# Simulación Proteus excesivamente lenta



## luiscd (Oct 9, 2011)

Hola compañeros, escribo porque tengo un problema con una simulación en proteus. Estoy intentando simular un circuito compuesto por 4 microcontroladores y el tiempo avanza muy lento y es imposible hacer nada. He leido que puede ser un problema de oscilaciones muy grandes pero la verdad nose como lo puedo arreglar. El circuito simplemente se basa en 3 pequeños circuitos (que ya he simulado con exito individualmente) los cuales son controlados por una array de polsadores y un microcontrolador haciendo funcion de master. Adjunto el esquema.

Estaria muy agradecido si alguien pudiera aconsejarme para poder llevar correctas simulaciones a cabo, ya que me tiene muy desconcertado y nose muy bien que hacer.
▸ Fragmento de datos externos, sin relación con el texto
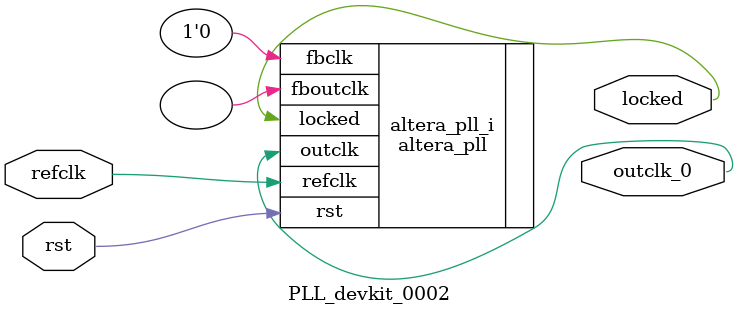
<source format=v>
`timescale 1ns/10ps
module  PLL_devkit_0002(

	// interface 'refclk'
	input wire refclk,

	// interface 'reset'
	input wire rst,

	// interface 'outclk0'
	output wire outclk_0,

	// interface 'locked'
	output wire locked
);

	altera_pll #(
		.fractional_vco_multiplier("false"),
		.reference_clock_frequency("50.0 MHz"),
		.operation_mode("direct"),
		.number_of_clocks(1),
		.output_clock_frequency0("50.000000 MHz"),
		.phase_shift0("0 ps"),
		.duty_cycle0(50),
		.output_clock_frequency1("0 MHz"),
		.phase_shift1("0 ps"),
		.duty_cycle1(50),
		.output_clock_frequency2("0 MHz"),
		.phase_shift2("0 ps"),
		.duty_cycle2(50),
		.output_clock_frequency3("0 MHz"),
		.phase_shift3("0 ps"),
		.duty_cycle3(50),
		.output_clock_frequency4("0 MHz"),
		.phase_shift4("0 ps"),
		.duty_cycle4(50),
		.output_clock_frequency5("0 MHz"),
		.phase_shift5("0 ps"),
		.duty_cycle5(50),
		.output_clock_frequency6("0 MHz"),
		.phase_shift6("0 ps"),
		.duty_cycle6(50),
		.output_clock_frequency7("0 MHz"),
		.phase_shift7("0 ps"),
		.duty_cycle7(50),
		.output_clock_frequency8("0 MHz"),
		.phase_shift8("0 ps"),
		.duty_cycle8(50),
		.output_clock_frequency9("0 MHz"),
		.phase_shift9("0 ps"),
		.duty_cycle9(50),
		.output_clock_frequency10("0 MHz"),
		.phase_shift10("0 ps"),
		.duty_cycle10(50),
		.output_clock_frequency11("0 MHz"),
		.phase_shift11("0 ps"),
		.duty_cycle11(50),
		.output_clock_frequency12("0 MHz"),
		.phase_shift12("0 ps"),
		.duty_cycle12(50),
		.output_clock_frequency13("0 MHz"),
		.phase_shift13("0 ps"),
		.duty_cycle13(50),
		.output_clock_frequency14("0 MHz"),
		.phase_shift14("0 ps"),
		.duty_cycle14(50),
		.output_clock_frequency15("0 MHz"),
		.phase_shift15("0 ps"),
		.duty_cycle15(50),
		.output_clock_frequency16("0 MHz"),
		.phase_shift16("0 ps"),
		.duty_cycle16(50),
		.output_clock_frequency17("0 MHz"),
		.phase_shift17("0 ps"),
		.duty_cycle17(50),
		.pll_type("General"),
		.pll_subtype("General")
	) altera_pll_i (
		.rst	(rst),
		.outclk	({outclk_0}),
		.locked	(locked),
		.fboutclk	( ),
		.fbclk	(1'b0),
		.refclk	(refclk)
	);
endmodule


</source>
Muchas gracias de antemano!


----------



## cansi22 (Oct 9, 2011)

Si subes el archivo lo pruebo en mi pc ke tiene bastante potencia


----------



## luiscd (Oct 9, 2011)

Hola, muchas gracias por tu respuesta. No creo que sea un tema de potencia del PC ya que he simulado anteriormente cosas bastante parecidas. Creo que va mas porque estaré generando unas oscilaciones que el Proteus no aguanta y nose muy bien porque. De todas formas pruebalo en tu PC, adjunto la carpeta zip. El orden de cada codigo con cada micro es: A-->micro de abajo a la izquierda, B-->micro de abajo a la derecha, C-->micro de arriba a la derecha y D-->micro de arriba a la izquierda. Fijate en como avance el tiempo de la simulación, a mi me tarda muchísimo en avanzar un segundo... me avanza de us en us prácticamente!

Muchas gracias!


----------



## Eduardo (Oct 10, 2011)

El problema es el código del 16F877.  Vas a tener que optimizarlo un poco.


----------



## cansi22 (Oct 10, 2011)

Eduardo dijo:


> El problema es el código del 16F877.  Vas a tener que optimizarlo un poco.


Eso ya no se. Pero tanto codigo el ordenador no lo procesa bien. Por eso por separado van bien.


----------



## luiscd (Oct 10, 2011)

Ciertamente si quito la parte del 877 funciona ok. Me resigno a pensar que el programa no ese es el máximo de capacidad de Proteus porque he simulado correctamente una situación muy similar con cuatro microcontroladores y circuitos parecidos. 

Mirando y remirando el código del 877 creo que posiblemente a Proteus le molestaba que tuviera que hacer el rastreo del teclado en cada iteración y en la gran mayoría de ocasiones sin necesidad. Puse un pequeño delay de 200ms en la primera linea de código dentro del while(true) y la simulación va perfecta y sin ninguna deficiencia a nivel práctico del programa. Muchas gracias por la ayuda a los dos, vuestros aportes han hecho que pudiera resolver mi problema porque sinceramente me quede  cuando vi una simulación tan lenta! Estoy muy agradecido, muy amables por su parte


----------



## omarx646 (Dic 10, 2014)

Saluditos. Independientemente de los problemas de nuestros codigos y circuitos, el Proteus simula muy bien los circuitos pero es EXTREMADAMENTE LENTO!!


----------